• ЗАДАНИЕ
Продолжите текст о старинном крестьянском быте, начав сразу после его последнего предложения о домовом.

• ВЫБРАННЫЙ ОТРЫВОК
════════
Бабушка Алёна взялась за прялку – тянуть, крутить нитку из кудели. Маша за иглу – вышивать. Катюшка с Алёнкой за коклюшки – кружева плести. А кстати, ты знаешь, что такое коклюшки? Смотрим у Даля. «КОКЛЮШКА, точёная палочка, с утолщеньем к одному концу и шейкою с пуговкой на другом, для намотки ниток и плетенья поясков и кружев». Кружева плели на особых подушечках, их называли кутуза΄ми. Говорили: куту΄з да коклю΄шки – балахонские игрушки! А Балахна славилась своими кружевницами. Про них сказывали: Балахонские кружевницы плести мастерицы! Но смысл тут был двойной: и кружева плести, и сплетничать. Могли, конечно, кружевницы за работой и посудачить, однако все пересуды давно позабылись, а кружева остались. Любуйся! Вот они – узорчатые ленты, тесьма из ниток, шёлка, золота, что плетутся коклюшками на кутузе. Не потому ли ещё наши солдаты 1812 года так любили своего главнокомандующего, фельдмаршала Михаила Илларионовича Кутузова, что, в отличие от нас, хорошо знали: Кутузов-то он Кутузов, а иначе сказать Подушечкин…



Бураки (ед. ч. бура΄к) – берестяные сосуды для питья. Северная Двина. XIX в.

Из бураков пили пиво, брагу, мёд. Во время летних работ в бураках брали питьё в поле: берестяные стенки не пропускали тепла и даже при сильном зное вода или квас оставались холодными.



Прялки. Вологодская губерния

Прядильный гребень, вставленный в донце.

Городецкий уезд Нижегородской губернии. XIX в.

Домовой

А когда все угомонятся, улягутся спать на полати, когда в избе станет совсем темно и месяц заглянет в окошко, вдруг кто-то застучит, завозится, вылезет из печки – чумазый да лохматый. Прыгнет на сундук с богатством. Это дедушка домовой – хранитель и обидчик дома.
════════
• ИСХОДНЫЕ ДАННЫЕ
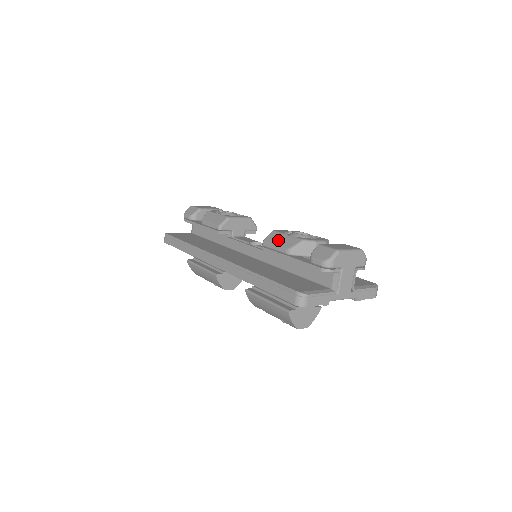
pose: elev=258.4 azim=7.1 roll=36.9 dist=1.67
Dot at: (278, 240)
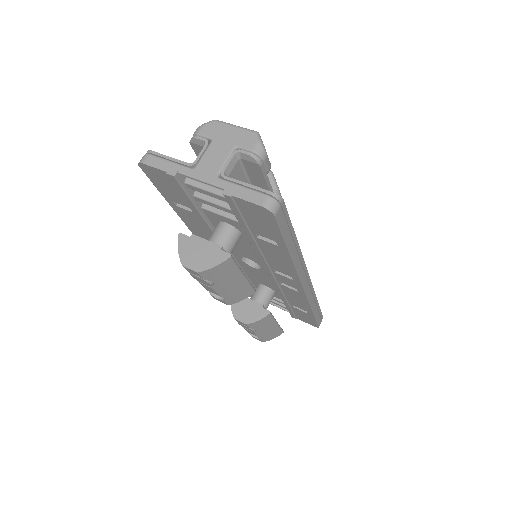
Dot at: occluded
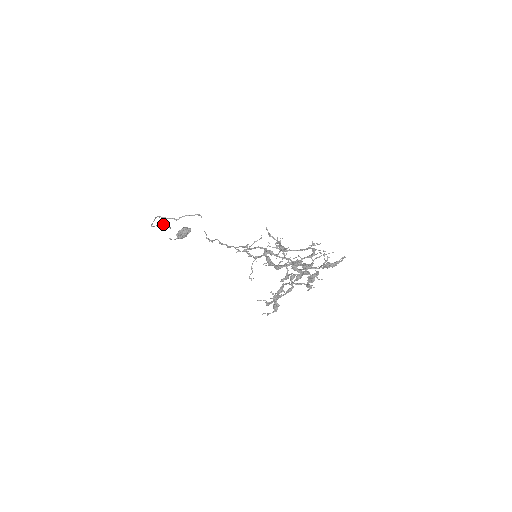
════════
• РЕЗУЛЬТАТ ВЫПОЛНЕНИЯ
Даль пишет про домового: «Он особенно хозяйничает на конюшне, заплетает любимой лошади гриву в колтун, а нелюбую вгоняет в мыло и иногда осаживает её, разбивает параличом, даже протаскивает в подворотню. Есть домовой сараяшник, конюшник… женский банный волосатка; всё это нежить, не человек, не дух, жильцы стихийные, куда причисляют полевого, лешего, кикимору, русалок… и водяного; но последний всех злее, и его нередко зовут нечистым, сатаной. Домового можно увидеть в ночи на Светлое Воскресенье в хлеву; он космат, но более этой приметы нельзя упомянуть ничего, он отшибает память».



Сундук.

Северная Двина. Первая четверть XVIII в.

Сундуки (нередко окованные, со скобами, как на нашем рисунке) и коробы – «коренная русская утварь, – поясняет в словаре В. И. Даль. – Макарьевские сундучники снабжают товаром своим всю Русь и Закавказье, Хиву и Бухару; у них по шесть сундуков и более вставляются один в один».

Сундуки украшали, расписывали яркими красками. На изображённом сундуке нарисованы стражники, охраняющие замки. Известна такая загадка про сундук: «Отцова сундука не подымешь, матушкина столечника (скатерти. – А. С.) не скатаешь, братнины коня не обуздаешь». Отгадка: земля, снег, ветер.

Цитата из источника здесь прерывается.